(PROVIDED DATA):
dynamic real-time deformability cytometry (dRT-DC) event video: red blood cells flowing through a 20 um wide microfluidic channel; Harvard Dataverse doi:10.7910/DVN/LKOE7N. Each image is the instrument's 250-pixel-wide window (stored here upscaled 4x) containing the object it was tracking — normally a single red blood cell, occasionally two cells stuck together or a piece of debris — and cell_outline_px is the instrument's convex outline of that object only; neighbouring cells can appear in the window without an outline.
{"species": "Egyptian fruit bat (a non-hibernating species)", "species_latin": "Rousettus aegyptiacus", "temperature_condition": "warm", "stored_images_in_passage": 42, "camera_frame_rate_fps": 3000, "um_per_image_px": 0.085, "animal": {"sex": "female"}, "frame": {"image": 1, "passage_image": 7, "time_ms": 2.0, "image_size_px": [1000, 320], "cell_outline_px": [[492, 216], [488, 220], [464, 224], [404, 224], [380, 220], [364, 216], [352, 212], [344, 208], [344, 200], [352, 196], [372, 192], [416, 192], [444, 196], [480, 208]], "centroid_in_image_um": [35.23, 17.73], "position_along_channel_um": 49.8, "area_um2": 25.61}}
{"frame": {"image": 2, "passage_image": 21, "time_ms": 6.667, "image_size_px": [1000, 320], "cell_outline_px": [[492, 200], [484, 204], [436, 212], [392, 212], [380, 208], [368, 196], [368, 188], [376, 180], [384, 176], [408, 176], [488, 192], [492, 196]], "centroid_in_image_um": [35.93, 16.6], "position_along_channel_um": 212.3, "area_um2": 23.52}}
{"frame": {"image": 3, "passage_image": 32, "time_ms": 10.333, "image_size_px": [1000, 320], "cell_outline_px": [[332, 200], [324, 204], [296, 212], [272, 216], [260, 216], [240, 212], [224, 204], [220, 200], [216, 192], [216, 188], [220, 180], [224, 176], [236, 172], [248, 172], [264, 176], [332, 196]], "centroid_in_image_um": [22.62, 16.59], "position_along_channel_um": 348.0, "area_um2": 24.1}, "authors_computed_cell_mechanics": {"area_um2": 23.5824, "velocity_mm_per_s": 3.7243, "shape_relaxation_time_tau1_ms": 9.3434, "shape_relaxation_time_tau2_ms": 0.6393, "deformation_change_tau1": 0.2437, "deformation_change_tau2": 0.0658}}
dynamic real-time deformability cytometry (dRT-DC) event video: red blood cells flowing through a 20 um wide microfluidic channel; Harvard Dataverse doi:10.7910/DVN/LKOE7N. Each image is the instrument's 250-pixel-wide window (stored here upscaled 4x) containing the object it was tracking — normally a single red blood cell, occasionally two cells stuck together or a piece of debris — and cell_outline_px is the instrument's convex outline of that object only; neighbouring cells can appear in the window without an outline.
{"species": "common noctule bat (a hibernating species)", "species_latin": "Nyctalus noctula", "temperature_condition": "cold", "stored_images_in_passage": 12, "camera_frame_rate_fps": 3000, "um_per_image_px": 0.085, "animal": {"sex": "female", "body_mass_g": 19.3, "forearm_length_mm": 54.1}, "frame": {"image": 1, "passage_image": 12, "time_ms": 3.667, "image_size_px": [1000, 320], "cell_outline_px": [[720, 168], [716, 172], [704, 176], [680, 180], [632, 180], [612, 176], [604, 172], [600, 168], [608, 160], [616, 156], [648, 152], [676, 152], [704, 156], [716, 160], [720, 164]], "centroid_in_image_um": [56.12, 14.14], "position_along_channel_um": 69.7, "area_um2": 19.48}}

(EXERCISE DETAILS):
Exact output of every entry is required.

(REPLY TO THE EXERCISE):
dynamic real-time deformability cytometry (dRT-DC) event video: red blood cells flowing through a 20 um wide microfluidic channel; Harvard Dataverse doi:10.7910/DVN/LKOE7N. Each image is the instrument's 250-pixel-wide window (stored here upscaled 4x) containing the object it was tracking — normally a single red blood cell, occasionally two cells stuck together or a piece of debris — and cell_outline_px is the instrument's convex outline of that object only; neighbouring cells can appear in the window without an outline.
{"species": "Egyptian fruit bat (a non-hibernating species)", "species_latin": "Rousettus aegyptiacus", "temperature_condition": "warm", "stored_images_in_passage": 42, "camera_frame_rate_fps": 3000, "um_per_image_px": 0.085, "animal": {"sex": "female"}, "frame": {"image": 1, "passage_image": 7, "time_ms": 2.0, "image_size_px": [1000, 320], "cell_outline_px": [[492, 216], [488, 220], [464, 224], [404, 224], [380, 220], [364, 216], [352, 212], [344, 208], [344, 200], [352, 196], [372, 192], [416, 192], [444, 196], [480, 208]], "centroid_in_image_um": [35.23, 17.73], "position_along_channel_um": 49.8, "area_um2": 25.61}}
{"frame": {"image": 2, "passage_image": 21, "time_ms": 6.667, "image_size_px": [1000, 320], "cell_outline_px": [[492, 200], [484, 204], [436, 212], [392, 212], [380, 208], [368, 196], [368, 188], [376, 180], [384, 176], [408, 176], [488, 192], [492, 196]], "centroid_in_image_um": [35.93, 16.6], "position_along_channel_um": 212.3, "area_um2": 23.52}}
{"frame": {"image": 3, "passage_image": 32, "time_ms": 10.333, "image_size_px": [1000, 320], "cell_outline_px": [[332, 200], [324, 204], [296, 212], [272, 216], [260, 216], [240, 212], [224, 204], [220, 200], [216, 192], [216, 188], [220, 180], [224, 176], [236, 172], [248, 172], [264, 176], [332, 196]], "centroid_in_image_um": [22.62, 16.59], "position_along_channel_um": 348.0, "area_um2": 24.1}, "authors_computed_cell_mechanics": {"area_um2": 23.5824, "velocity_mm_per_s": 3.7243, "shape_relaxation_time_tau1_ms": 9.3434, "shape_relaxation_time_tau2_ms": 0.6393, "deformation_change_tau1": 0.2437, "deformation_change_tau2": 0.0658}}
dynamic real-time deformability cytometry (dRT-DC) event video: red blood cells flowing through a 20 um wide microfluidic channel; Harvard Dataverse doi:10.7910/DVN/LKOE7N. Each image is the instrument's 250-pixel-wide window (stored here upscaled 4x) containing the object it was tracking — normally a single red blood cell, occasionally two cells stuck together or a piece of debris — and cell_outline_px is the instrument's convex outline of that object only; neighbouring cells can appear in the window without an outline.
{"species": "common noctule bat (a hibernating species)", "species_latin": "Nyctalus noctula", "temperature_condition": "cold", "stored_images_in_passage": 12, "camera_frame_rate_fps": 3000, "um_per_image_px": 0.085, "animal": {"sex": "female", "body_mass_g": 19.3, "forearm_length_mm": 54.1}, "frame": {"image": 1, "passage_image": 12, "time_ms": 3.667, "image_size_px": [1000, 320], "cell_outline_px": [[720, 168], [716, 172], [704, 176], [680, 180], [632, 180], [612, 176], [604, 172], [600, 168], [608, 160], [616, 156], [648, 152], [676, 152], [704, 156], [716, 160], [720, 164]], "centroid_in_image_um": [56.12, 14.14], "position_along_channel_um": 69.7, "area_um2": 19.48}}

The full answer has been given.